*** DATA FOR THE TASK Section Begins ***

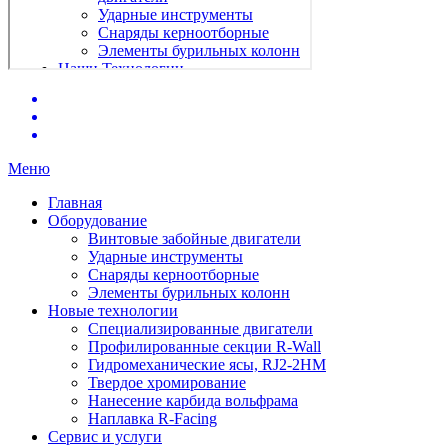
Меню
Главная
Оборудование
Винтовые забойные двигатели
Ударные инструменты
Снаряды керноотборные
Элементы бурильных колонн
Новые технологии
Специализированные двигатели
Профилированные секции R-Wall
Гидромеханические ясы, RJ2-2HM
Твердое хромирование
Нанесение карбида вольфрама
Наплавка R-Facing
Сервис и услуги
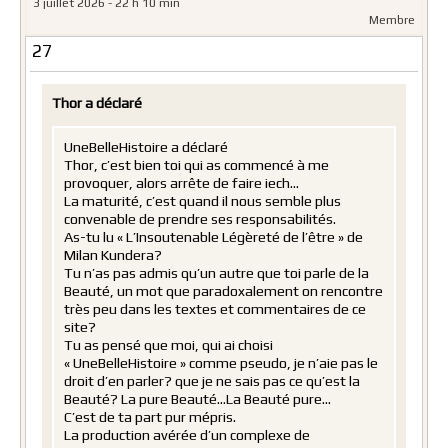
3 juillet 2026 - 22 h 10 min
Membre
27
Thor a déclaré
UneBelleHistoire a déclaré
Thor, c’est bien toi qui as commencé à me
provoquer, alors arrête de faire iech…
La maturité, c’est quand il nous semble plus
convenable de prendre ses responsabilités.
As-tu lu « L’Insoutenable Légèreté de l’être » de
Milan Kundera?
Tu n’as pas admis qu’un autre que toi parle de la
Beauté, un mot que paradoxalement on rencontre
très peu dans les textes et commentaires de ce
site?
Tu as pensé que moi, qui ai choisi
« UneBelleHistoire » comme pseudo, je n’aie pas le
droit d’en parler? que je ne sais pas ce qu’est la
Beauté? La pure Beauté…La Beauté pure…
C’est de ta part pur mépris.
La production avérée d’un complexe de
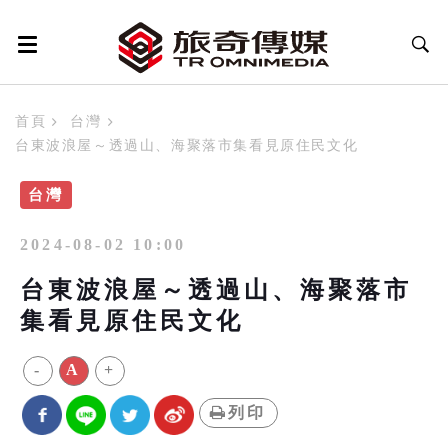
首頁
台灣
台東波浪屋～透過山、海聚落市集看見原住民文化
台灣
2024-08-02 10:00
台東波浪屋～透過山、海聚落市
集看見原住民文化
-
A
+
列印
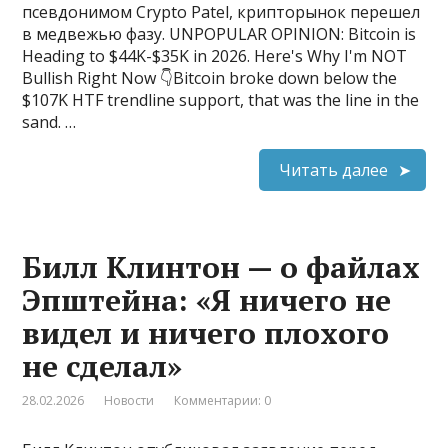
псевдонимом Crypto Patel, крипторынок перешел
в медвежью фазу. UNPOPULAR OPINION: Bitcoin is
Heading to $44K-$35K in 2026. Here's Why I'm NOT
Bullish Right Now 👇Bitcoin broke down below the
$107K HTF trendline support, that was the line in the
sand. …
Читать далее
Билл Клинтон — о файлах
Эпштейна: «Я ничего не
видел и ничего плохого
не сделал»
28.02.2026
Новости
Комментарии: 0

*** DATA FOR THE TASK Section Ends ***
*** DATA FOR THE TASK Section Begins ***

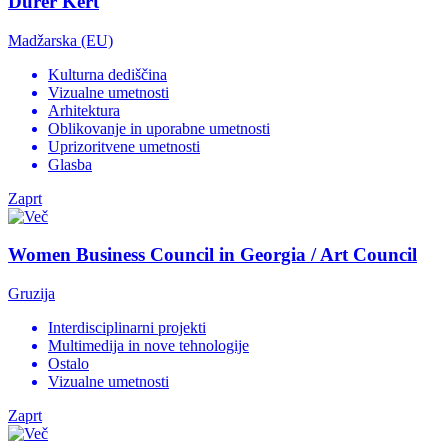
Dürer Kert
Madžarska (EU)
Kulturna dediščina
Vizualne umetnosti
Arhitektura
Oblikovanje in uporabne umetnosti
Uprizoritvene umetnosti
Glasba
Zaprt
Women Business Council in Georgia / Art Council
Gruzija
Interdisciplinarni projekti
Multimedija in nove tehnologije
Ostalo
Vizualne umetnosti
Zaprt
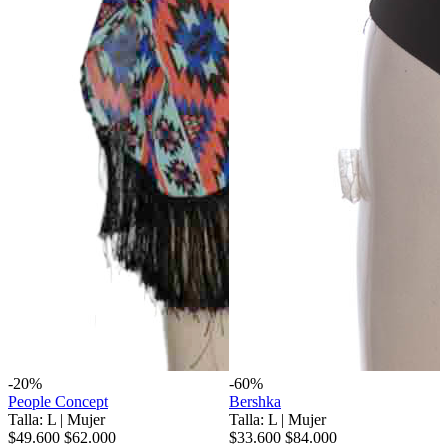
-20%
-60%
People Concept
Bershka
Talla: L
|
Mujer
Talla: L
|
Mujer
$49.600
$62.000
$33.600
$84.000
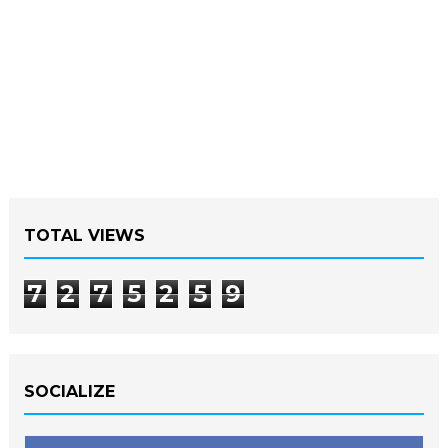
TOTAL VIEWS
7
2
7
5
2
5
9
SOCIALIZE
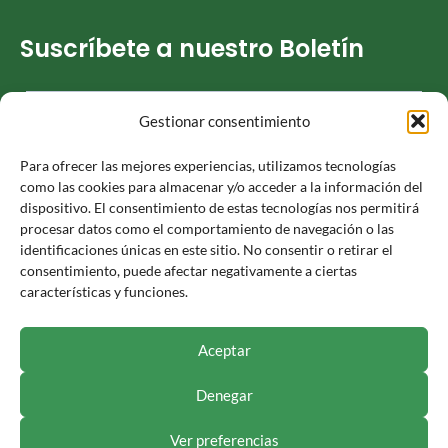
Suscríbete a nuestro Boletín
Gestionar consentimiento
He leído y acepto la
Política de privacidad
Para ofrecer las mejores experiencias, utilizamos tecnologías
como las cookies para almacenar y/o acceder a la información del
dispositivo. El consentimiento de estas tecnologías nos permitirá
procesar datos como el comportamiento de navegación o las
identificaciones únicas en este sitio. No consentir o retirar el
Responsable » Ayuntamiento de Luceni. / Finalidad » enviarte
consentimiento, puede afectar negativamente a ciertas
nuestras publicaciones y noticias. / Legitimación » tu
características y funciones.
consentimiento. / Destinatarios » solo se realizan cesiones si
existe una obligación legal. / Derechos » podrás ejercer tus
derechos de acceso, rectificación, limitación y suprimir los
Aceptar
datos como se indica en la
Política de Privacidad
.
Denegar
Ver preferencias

*** DATA FOR THE TASK Section Ends ***

WHAT YOU WILL DO
Of the lines above, quote exactly those from the one with "droit d’en parler?" through the one with "псевдонимом Crypto Patel, крипторынок перешел", ends included; pictures stay out.

ANSWER AREA
droit d’en parler? que je ne sais pas ce qu’est la
Beauté? La pure Beauté…La Beauté pure…
C’est de ta part pur mépris.
La production avérée d’un complexe de
首頁
台灣
台東波浪屋～透過山、海聚落市集看見原住民文化
台灣
2024-08-02 10:00
台東波浪屋～透過山、海聚落市
集看見原住民文化
-
A
+
列印
псевдонимом Crypto Patel, крипторынок перешел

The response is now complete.